Passage shown

3 May 2019

Thatcher knew what — and who — Conservatives should represent

By

Margaret Thatcher would have known exactly is wrong with the current Conservative party. It has forgotten who its people are and what it stands for. It has slipped its anchor.

When she was Prime Minister, my grandfather was the chairman of the National Union of Conservative Associations (whose successor organisation, the National Convention is right in the firing line of the leadership of Theresa May); and my father was a defence minister who, among other things flew her around during the 1979 election — which was 40 years ago today — when he was an airline pilot working for British Island Airways.

My biggest impression from that time is that the Conservative party knew who its people were, what it stood for and indeed what the point of the whole thing was. Lady Thatcher intended to govern for the whole country, but everybody knew where her origins and sympathies lay: with the middle and lower-middle class.

This should be no surprise. The brilliant economic historian Deidre McCloskey claims that it was the idea of the middle class and its values, the concepts of hard work, enterprise, innovation, thrift and patriotism practised amidst a proper, neighbourly moral framework, which lit the spark that created the Industrial Revolution in England and transformed the prosperity of mankind.

While Thatcherism mutated first under her and then under Tony Blair into an unfortunately irresponsible extreme version of market and social liberalism, culminating in the financial crisis and our present discontents, the idea endures.

The purpose of the Conservative party ought to be to create an expanding, prosperous, socially responsible middle class. And the way we solve poverty is lifting people up into the middle class. This is not about privilege or greed, but exactly the reverse. Membership of the middle class ought to be self-electing, based on behaviour, and not derived from barriers to entry.

Problems
**A.** Answer these questions from the Thatcher article:
(i) In what year was the election during which the author's father flew Thatcher around?
(ii) Which economic historian is cited on the middle class and the Industrial Revolution?
(iii) On what does the article say membership of the middle class ought to be based?
**B.** Reproduce the records line for line. Begin at their first line and stop after the line that contains "scientific name: Lycopus uniflorus".

Working data
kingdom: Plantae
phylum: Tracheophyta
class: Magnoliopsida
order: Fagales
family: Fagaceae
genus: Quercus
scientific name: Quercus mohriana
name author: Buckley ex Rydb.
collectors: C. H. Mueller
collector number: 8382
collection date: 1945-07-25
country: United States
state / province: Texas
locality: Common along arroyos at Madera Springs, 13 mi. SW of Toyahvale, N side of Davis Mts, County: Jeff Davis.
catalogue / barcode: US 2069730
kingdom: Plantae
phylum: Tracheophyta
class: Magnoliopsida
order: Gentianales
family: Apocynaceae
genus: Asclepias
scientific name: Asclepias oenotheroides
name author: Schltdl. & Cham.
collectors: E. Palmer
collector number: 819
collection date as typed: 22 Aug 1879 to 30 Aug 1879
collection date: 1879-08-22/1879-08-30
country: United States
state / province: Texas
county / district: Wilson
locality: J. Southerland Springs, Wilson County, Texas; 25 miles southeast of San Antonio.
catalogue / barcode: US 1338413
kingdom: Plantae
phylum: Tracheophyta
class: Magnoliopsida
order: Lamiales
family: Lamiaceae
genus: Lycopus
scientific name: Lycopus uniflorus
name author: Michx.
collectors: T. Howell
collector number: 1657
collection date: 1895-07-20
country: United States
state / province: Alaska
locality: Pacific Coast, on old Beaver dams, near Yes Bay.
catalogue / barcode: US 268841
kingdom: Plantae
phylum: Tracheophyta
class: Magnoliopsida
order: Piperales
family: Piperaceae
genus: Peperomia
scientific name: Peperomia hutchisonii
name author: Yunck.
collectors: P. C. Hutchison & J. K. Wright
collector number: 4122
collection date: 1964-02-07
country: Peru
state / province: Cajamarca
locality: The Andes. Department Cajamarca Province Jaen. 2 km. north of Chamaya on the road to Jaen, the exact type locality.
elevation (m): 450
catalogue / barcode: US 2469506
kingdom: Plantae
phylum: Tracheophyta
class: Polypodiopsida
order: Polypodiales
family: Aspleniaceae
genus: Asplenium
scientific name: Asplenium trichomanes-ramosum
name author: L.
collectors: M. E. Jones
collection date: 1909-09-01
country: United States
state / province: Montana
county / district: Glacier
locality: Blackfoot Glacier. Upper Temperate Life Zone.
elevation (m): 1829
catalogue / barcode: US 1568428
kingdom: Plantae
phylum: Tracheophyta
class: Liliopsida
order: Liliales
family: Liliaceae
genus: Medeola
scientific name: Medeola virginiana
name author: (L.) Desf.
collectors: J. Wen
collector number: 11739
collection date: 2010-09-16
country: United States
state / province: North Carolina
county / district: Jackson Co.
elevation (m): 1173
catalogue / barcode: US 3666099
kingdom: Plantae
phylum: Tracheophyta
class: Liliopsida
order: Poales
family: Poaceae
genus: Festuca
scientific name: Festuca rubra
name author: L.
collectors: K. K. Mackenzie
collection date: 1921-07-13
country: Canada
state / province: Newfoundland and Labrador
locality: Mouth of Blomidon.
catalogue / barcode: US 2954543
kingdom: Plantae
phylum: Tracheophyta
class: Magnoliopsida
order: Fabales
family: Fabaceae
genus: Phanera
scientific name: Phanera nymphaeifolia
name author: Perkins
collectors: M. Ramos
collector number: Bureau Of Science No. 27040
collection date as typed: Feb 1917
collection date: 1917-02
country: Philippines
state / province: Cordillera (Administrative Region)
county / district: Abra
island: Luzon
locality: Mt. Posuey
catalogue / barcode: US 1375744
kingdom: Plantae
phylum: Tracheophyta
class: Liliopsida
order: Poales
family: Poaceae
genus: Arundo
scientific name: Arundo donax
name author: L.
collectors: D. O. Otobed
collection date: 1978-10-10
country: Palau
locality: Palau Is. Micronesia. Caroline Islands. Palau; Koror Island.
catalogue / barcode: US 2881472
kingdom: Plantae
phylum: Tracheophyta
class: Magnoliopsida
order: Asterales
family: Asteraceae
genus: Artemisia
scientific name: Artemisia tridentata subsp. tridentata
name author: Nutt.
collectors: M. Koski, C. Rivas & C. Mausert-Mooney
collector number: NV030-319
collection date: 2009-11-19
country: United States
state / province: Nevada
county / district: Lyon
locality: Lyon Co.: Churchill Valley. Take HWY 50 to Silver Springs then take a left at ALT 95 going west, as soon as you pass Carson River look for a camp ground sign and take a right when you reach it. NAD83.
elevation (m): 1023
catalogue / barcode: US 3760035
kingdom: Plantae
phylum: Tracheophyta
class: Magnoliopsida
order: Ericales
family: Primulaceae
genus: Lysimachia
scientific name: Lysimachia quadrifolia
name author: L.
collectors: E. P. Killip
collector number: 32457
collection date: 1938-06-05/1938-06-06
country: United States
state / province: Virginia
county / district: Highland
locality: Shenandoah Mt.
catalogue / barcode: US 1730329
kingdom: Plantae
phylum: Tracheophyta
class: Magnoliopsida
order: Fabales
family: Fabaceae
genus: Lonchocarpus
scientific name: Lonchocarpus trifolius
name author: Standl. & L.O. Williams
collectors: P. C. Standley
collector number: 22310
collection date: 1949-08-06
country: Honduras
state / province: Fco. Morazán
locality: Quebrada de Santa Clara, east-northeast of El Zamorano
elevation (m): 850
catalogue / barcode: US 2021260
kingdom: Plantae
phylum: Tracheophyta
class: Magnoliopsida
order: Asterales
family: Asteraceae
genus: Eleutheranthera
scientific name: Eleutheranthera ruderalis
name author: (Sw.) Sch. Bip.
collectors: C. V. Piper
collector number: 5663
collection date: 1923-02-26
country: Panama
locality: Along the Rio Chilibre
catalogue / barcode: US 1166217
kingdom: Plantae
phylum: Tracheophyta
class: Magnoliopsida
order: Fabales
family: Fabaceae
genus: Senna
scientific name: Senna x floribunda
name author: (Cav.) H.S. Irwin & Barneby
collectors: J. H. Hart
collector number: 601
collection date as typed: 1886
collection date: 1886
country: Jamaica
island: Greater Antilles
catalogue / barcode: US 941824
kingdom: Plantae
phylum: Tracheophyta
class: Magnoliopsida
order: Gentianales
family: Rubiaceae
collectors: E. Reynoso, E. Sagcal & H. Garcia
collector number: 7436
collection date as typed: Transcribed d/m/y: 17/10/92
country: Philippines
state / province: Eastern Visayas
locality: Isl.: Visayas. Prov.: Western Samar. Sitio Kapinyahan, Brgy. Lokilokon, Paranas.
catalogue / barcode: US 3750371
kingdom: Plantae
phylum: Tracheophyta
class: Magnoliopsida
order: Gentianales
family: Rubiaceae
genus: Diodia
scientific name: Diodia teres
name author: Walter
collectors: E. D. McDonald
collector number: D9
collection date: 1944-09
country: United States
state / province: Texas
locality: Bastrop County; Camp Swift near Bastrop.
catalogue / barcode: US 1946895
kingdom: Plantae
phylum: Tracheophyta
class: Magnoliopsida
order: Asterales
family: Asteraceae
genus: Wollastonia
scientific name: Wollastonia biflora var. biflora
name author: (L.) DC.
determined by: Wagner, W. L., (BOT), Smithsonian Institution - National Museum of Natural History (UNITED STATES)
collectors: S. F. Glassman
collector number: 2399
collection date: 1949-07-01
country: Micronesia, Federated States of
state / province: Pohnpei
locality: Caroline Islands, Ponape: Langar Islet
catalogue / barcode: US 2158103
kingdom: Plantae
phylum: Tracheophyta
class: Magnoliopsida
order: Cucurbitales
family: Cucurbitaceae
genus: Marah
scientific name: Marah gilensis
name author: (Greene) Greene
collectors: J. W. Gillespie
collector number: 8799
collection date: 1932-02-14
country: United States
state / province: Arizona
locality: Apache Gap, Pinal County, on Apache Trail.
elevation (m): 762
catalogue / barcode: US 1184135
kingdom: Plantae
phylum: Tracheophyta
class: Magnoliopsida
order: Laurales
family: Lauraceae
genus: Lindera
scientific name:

Worked solutions
**A.**
(i) 1979
(ii) Deidre McCloskey
(iii) Behavior. It ought to be self-electing and not derived from barriers to entry.

**B.**
kingdom: Plantae
phylum: Tracheophyta
class: Magnoliopsida
order: Fagales
family: Fagaceae
genus: Quercus
scientific name: Quercus mohriana
name author: Buckley ex Rydb.
collectors: C. H. Mueller
collector number: 8382
collection date: 1945-07-25
country: United States
state / province: Texas
locality: Common along arroyos at Madera Springs, 13 mi. SW of Toyahvale, N side of Davis Mts, County: Jeff Davis.
catalogue / barcode: US 2069730
kingdom: Plantae
phylum: Tracheophyta
class: Magnoliopsida
order: Gentianales
family: Apocynaceae
genus: Asclepias
scientific name: Asclepias oenotheroides
name author: Schltdl. & Cham.
collectors: E. Palmer
collector number: 819
collection date as typed: 22 Aug 1879 to 30 Aug 1879
collection date: 1879-08-22/1879-08-30
country: United States
state / province: Texas
county / district: Wilson
locality: J. Southerland Springs, Wilson County, Texas; 25 miles southeast of San Antonio.
catalogue / barcode: US 1338413
kingdom: Plantae
phylum: Tracheophyta
class: Magnoliopsida
order: Lamiales
family: Lamiaceae
genus: Lycopus
scientific name: Lycopus uniflorus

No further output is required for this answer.